Crítica de Música

Tradición en el Góngora

Manuel Barrueco, el domingo en su recital en el Góngora. Manuel Barrueco, el domingo en su recital en el Góngora.

Manuel Barrueco, el domingo en su recital en el Góngora. / jordi vidal

Un año más, Manuel Barrueco se sube al escenario del Teatro Góngora para mostrarnos su estética musical, en la cual esta vez prepondera la tradición en la guitarra clásica a partir de obras de gran fama para el instrumento.

Barrueco comienza con Luys de Milán a través de una interpretación segura, donde cada Pavana se une a la siguiente en una línea calma y llena de quietud que se verá interrumpida por el riesgo implementado de la Suite BWV 1001 de Bach, en la que distintos movimientos se suman a una tensión musical in crescendo que desemboca en un presto final de gran virtuosismo, velocidad y conducción de voces en las seis cuerdas.

Como si de una forma musical tripartita se tratase, finaliza esta primera parte de concierto nuevamente con variaciones sobre un tema de Milán (aunque bajo la óptica de Joaquín Nin), las cuales se suceden en complejidad y densidad armónica, llegando a ejecutar las partes finales con una potencia de ataque casi desgarradora.

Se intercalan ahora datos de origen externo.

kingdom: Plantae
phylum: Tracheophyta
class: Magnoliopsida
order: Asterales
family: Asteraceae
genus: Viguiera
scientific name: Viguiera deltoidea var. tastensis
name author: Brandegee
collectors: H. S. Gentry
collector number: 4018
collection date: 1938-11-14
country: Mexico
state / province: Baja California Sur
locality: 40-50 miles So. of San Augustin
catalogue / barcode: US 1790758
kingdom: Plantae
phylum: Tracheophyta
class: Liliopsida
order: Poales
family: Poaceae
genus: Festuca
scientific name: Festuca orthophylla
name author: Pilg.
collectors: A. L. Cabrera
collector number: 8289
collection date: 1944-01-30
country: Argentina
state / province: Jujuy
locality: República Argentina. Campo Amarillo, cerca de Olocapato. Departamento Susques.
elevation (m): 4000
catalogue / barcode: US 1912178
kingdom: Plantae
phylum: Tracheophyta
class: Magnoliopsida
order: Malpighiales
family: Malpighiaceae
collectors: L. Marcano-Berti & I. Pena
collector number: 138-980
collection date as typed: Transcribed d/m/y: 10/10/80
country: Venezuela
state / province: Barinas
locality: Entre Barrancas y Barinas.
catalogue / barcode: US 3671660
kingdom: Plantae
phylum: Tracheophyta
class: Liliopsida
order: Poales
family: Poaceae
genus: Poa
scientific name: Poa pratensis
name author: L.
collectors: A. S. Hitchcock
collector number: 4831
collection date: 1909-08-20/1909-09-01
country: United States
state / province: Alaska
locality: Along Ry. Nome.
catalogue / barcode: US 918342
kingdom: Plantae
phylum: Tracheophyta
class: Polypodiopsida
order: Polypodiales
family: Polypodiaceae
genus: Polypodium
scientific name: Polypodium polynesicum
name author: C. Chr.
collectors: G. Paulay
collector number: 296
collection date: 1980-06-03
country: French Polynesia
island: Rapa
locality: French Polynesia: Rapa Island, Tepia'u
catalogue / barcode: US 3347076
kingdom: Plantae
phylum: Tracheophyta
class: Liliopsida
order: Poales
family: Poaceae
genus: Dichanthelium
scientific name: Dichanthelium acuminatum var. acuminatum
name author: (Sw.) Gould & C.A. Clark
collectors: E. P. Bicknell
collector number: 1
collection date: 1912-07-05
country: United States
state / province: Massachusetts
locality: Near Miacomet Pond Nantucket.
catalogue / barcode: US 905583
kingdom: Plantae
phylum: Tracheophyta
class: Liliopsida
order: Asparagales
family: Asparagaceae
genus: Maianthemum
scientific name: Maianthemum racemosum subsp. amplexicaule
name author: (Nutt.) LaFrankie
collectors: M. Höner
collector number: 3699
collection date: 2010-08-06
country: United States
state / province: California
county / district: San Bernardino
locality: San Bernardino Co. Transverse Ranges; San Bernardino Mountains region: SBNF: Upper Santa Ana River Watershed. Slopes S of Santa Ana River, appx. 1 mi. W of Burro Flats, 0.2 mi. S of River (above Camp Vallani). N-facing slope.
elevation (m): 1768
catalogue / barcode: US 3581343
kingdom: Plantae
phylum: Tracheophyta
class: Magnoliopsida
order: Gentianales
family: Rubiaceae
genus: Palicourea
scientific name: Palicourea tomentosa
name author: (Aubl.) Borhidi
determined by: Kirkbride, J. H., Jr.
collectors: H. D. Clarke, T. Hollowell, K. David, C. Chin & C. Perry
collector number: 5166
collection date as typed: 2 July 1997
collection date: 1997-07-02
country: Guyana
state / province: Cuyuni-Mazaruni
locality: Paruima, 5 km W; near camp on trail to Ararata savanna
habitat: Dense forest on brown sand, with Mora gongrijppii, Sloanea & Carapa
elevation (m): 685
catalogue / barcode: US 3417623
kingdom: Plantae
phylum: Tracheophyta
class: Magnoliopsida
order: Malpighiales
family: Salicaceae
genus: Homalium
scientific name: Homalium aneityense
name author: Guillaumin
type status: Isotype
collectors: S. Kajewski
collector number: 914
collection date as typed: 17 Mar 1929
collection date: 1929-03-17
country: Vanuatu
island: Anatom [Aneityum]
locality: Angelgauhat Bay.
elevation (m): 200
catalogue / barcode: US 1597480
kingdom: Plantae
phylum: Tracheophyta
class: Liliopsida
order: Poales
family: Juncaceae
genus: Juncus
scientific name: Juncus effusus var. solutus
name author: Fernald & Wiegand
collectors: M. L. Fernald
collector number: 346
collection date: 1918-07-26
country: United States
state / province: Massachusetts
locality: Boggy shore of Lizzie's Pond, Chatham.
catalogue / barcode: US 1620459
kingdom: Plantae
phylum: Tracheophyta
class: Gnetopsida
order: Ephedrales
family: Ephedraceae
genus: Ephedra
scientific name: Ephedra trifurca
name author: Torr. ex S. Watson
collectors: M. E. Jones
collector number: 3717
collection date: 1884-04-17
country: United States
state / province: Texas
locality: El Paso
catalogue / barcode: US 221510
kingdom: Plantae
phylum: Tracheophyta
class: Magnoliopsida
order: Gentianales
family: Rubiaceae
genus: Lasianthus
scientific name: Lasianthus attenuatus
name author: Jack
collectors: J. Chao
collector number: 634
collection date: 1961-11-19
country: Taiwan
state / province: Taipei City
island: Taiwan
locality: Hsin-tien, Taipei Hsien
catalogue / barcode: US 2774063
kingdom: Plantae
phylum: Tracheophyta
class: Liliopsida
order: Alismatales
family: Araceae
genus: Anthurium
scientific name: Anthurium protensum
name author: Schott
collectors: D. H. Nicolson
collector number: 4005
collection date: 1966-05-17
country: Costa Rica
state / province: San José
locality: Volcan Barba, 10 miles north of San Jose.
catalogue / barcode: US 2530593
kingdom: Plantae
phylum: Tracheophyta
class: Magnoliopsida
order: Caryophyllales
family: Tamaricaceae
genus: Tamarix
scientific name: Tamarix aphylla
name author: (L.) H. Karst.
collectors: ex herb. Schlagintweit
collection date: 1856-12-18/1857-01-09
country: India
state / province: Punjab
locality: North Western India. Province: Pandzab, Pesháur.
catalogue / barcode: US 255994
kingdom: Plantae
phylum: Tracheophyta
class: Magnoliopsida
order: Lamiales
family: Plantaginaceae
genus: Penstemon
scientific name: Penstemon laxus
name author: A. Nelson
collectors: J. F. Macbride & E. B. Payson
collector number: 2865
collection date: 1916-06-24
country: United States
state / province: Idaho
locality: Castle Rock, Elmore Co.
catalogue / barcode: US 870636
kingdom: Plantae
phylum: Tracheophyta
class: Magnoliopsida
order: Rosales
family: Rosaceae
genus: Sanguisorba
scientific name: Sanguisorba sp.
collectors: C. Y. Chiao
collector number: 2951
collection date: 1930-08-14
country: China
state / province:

Tras esta sección dedicada al Renacimiento y Barroco, el segundo bloque se inicia con una figura clave del Clasicismo guitarrístico: Fernando Sor se presenta en manos de Barrueco a través de la brevísima Sonata Op. 15 b, que con un aire interpretativo sencillo y vivaz nos conduce a la Introducción y variaciones del aire Malbrough, haciendo resonar en el teatro Mambrú se fue a la guerra a partir de variaciones rítmicas y tonales desgranadas por nuestro guitarrista sobre este tema francés tan popular.

Como no podía ser de otra forma, el final programado se basa en piezas de Albéniz (uno de los puntales de Barrueco en su recorrido profesional) pero en lugar de Aragón escuchamos por el contrario la Andaluza de Granados, sin desentonar en la estética de esta sección, con la que muestra una transcripción muy personal y una ejecución plagada de cambios en tempo y dinámica, redirigiendo al público hacia Cádiz (ahora sí, de Albéniz) y cerrando el concierto con la consagrada Asturias, ambas lanzadas desde la experiencia y robustez sobre el escenario.

El público pide con los aplausos finales una triple tanda de propinas musicales, abordadas por Barrueco con nombres de mujer: Natalia (Vals Venezolano n.3) es la primera en aparecer, seguida tras nuevos vítores por un estudio de Fernando Sor y finalizando con El testament d'Amelia de Llobet para crear la nebulosa final de esta actuación ambientada en un recorrido musical por la historia de la guitarra.